By Nell Geraets
THE EXORCIST: BELIEVER CTC, 111 minutesIn cinemas October 5??
Director David Gordon Green set himself a mammoth task tackling this sequel to the late William Friedkin‘s seminal possession horror, The Exorcist (1973). How do you follow a film that became the first of its kind to win two Oscars, a film so famous it’s immediately recognisable by just a few chilling piano notes?
Green’s strategy seemed simple: double everything. Double the possessions, double the visual effects, double the stakes. But more isn’t always better, particularly when following a film praised for its horrifying rawness and simplicity.
Lidya Jewett (left) and Olivia Marcum (right) in The Exorcist: Believer.Credit: Universal Pictures / courtesy Everett Collection .
The Exorcist: Believer, set 50 years after the events of the original, begins by touching on a fear that lurks in all parents. Thirteen-year-olds Angela (Lidya Jewett) and Katherine (Olivia Marcum) go missing after wandering into the woods, sending their parents on a desperate search.

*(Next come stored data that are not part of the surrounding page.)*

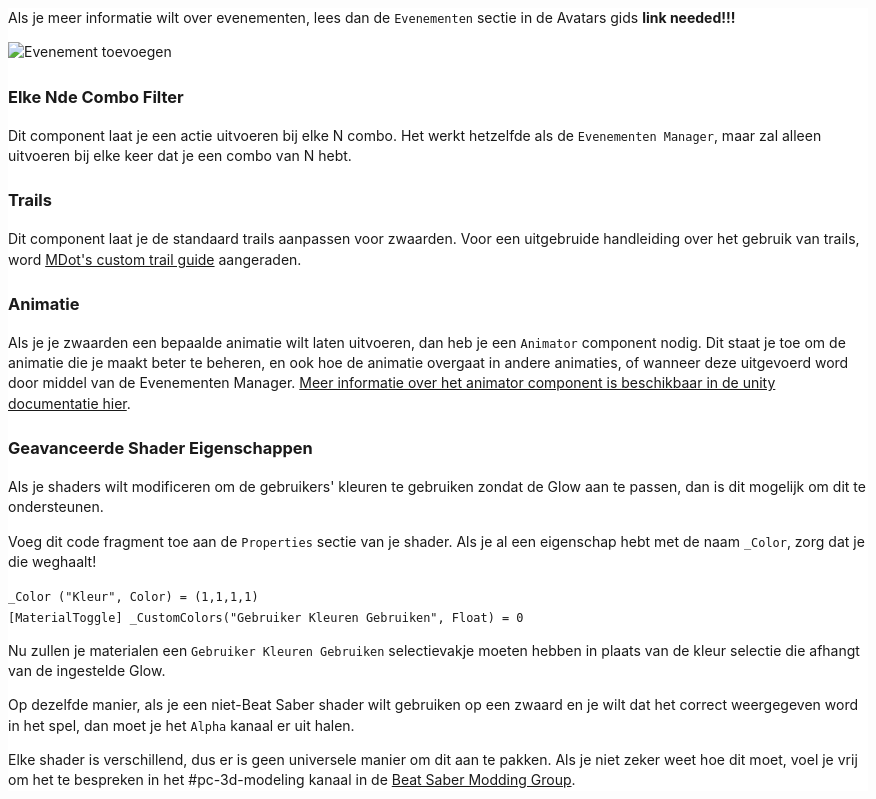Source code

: Als je meer informatie wilt over evenementen, lees dan de `Evenementen` sectie in de Avatars gids **link needed!!!**

![Evenement toevoegen](~@images/models/sabers/13.png)
### Elke Nde Combo Filter
Dit component laat je een actie uitvoeren bij elke N combo. Het werkt hetzelfde als de `Evenementen Manager`, maar zal alleen uitvoeren bij elke keer dat je een combo van N hebt.
### Trails
Dit component laat je de standaard trails aanpassen voor zwaarden. Voor een uitgebruide handleiding over het gebruik van trails, word [MDot's custom trail guide](https://mdotamaan.github.io/BeatSaber-CustomTrailsGuide/) aangeraden.
### Animatie
Als je je zwaarden een bepaalde animatie wilt laten uitvoeren, dan heb je een `Animator` component nodig. Dit staat je toe om de animatie die je maakt beter te beheren, en ook hoe de animatie overgaat in andere animaties, of wanneer deze uitgevoerd word door middel van de Evenementen Manager. [Meer informatie over het animator component is beschikbaar in de unity documentatie hier](https://docs.unity3d.com/Manual/class-AnimatorController.html).
### Geavanceerde Shader Eigenschappen
Als je shaders wilt modificeren om de gebruikers' kleuren te gebruiken zondat de Glow aan te passen, dan is dit mogelijk om dit te ondersteunen.

Voeg dit code fragment toe aan de `Properties` sectie van je shader. Als je al een eigenschap hebt met de naam `_Color`, zorg dat je die weghaalt!
```
_Color ("Kleur", Color) = (1,1,1,1)
[MaterialToggle] _CustomColors("Gebruiker Kleuren Gebruiken", Float) = 0
```

Nu zullen je materialen een `Gebruiker Kleuren Gebruiken` selectievakje moeten hebben in plaats van de kleur selectie die afhangt van de ingestelde Glow.

Op dezelfde manier, als je een niet-Beat Saber shader wilt gebruiken op een zwaard en je wilt dat het correct weergegeven word in het spel, dan moet je het `Alpha` kanaal er uit halen.

Elke shader is verschillend, dus er is geen universele manier om dit aan te pakken. Als je niet zeker weet hoe dit moet, voel je vrij om het te bespreken in het #pc-3d-modeling kanaal in de [Beat Saber Modding Group](https://discord.gg/beatsabermods).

Three days later, the pair are discovered in a barn with no recollection of what happened. Back in their separate homes, their behaviour becomes increasingly strange and demonic. Fingernails tear off, scars appear across their bodies, their hair inexplicably recedes, and their eyes become an inhuman greenish-yellow.

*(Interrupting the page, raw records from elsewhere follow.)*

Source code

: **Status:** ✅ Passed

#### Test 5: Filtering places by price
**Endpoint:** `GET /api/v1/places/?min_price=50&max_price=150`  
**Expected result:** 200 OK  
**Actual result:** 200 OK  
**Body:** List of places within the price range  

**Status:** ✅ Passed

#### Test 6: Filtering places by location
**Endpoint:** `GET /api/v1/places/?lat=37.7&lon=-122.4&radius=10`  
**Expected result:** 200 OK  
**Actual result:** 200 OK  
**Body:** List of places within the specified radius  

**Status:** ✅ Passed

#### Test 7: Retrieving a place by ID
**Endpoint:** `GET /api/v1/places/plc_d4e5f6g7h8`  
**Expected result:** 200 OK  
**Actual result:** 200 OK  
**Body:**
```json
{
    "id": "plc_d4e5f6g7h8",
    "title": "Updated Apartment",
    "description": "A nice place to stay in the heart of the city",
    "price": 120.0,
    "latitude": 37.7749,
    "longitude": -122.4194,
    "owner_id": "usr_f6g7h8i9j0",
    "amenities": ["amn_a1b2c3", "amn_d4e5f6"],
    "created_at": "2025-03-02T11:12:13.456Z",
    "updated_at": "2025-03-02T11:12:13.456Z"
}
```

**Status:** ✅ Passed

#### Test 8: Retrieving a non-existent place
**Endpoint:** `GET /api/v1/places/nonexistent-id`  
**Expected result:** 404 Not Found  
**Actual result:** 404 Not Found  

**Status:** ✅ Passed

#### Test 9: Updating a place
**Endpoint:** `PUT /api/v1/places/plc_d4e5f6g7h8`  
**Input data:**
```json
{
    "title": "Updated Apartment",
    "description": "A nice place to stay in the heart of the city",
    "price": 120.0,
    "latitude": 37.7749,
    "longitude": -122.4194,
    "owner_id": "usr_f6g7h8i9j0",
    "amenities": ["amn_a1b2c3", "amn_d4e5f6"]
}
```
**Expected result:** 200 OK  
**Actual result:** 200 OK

The families each approach the ordeal differently. Angela’s widowed father, Victor (played convincingly by Hamilton‘s Leslie Odom Jr.), initially rejects spiritual explanations and seeks medical and psychiatric help. Meanwhile, Katherine’s devout Christian parents keep her at home and turn to the power of prayer.
Each approach ultimately fails, forcing Victor to seek help from Chris MacNeil, played by 90-year-old Ellen Burstyn, the mother in the original film, who eventually guides the families towards a double exorcism.
This is when the film goes astray. The quasi-exorcism blends spirituality, homeopathy, and psychology, an interesting concept that expands on the arguably outdated mono-spiritual focus of the first. But there are too many moving parts.
The Exorcist’s documentary-style rawness terrified audiences into believing it could happen to anyone, reportedly even causing some to faint and vomit. Believer‘s hyper-polished visuals (including a perplexing demon vapour sequence) are typical of Green, known for modernising and amplifying old-school horror classics like Halloween, but they destroy any shred of plausibility.
The synchronised possession is a compelling concept, but its hyper-stylised visual sheen lacks the grit to rattle us. The possessed girl in the original, Regan, set off a wave of horror tropes: she projectile vomited green slime, twisted her head 360 degrees, masturbated using a crucifix and repeatedly hissed obscenities.
The possessed pair in Believer are, at best, a restrained version of this. They look scarier than they act and nothing that comes out of their mouths is quotable.
In Believer‘s defence, it raises questions about belief and possession across cultures in a way the franchise’s other prequels and sequels (released from 1977 to 2005) never could. And its brief allusions to the original, including a twist on the 360 head spin (pun intended), are a subtle wink rather than a slap over the head.
But it falls into the same trap as many other nostalgia remakes: in trying to honour and not outpace the original, it becomes too restrained, too polished.
The Exorcist: Believer is in cinemas from October 5.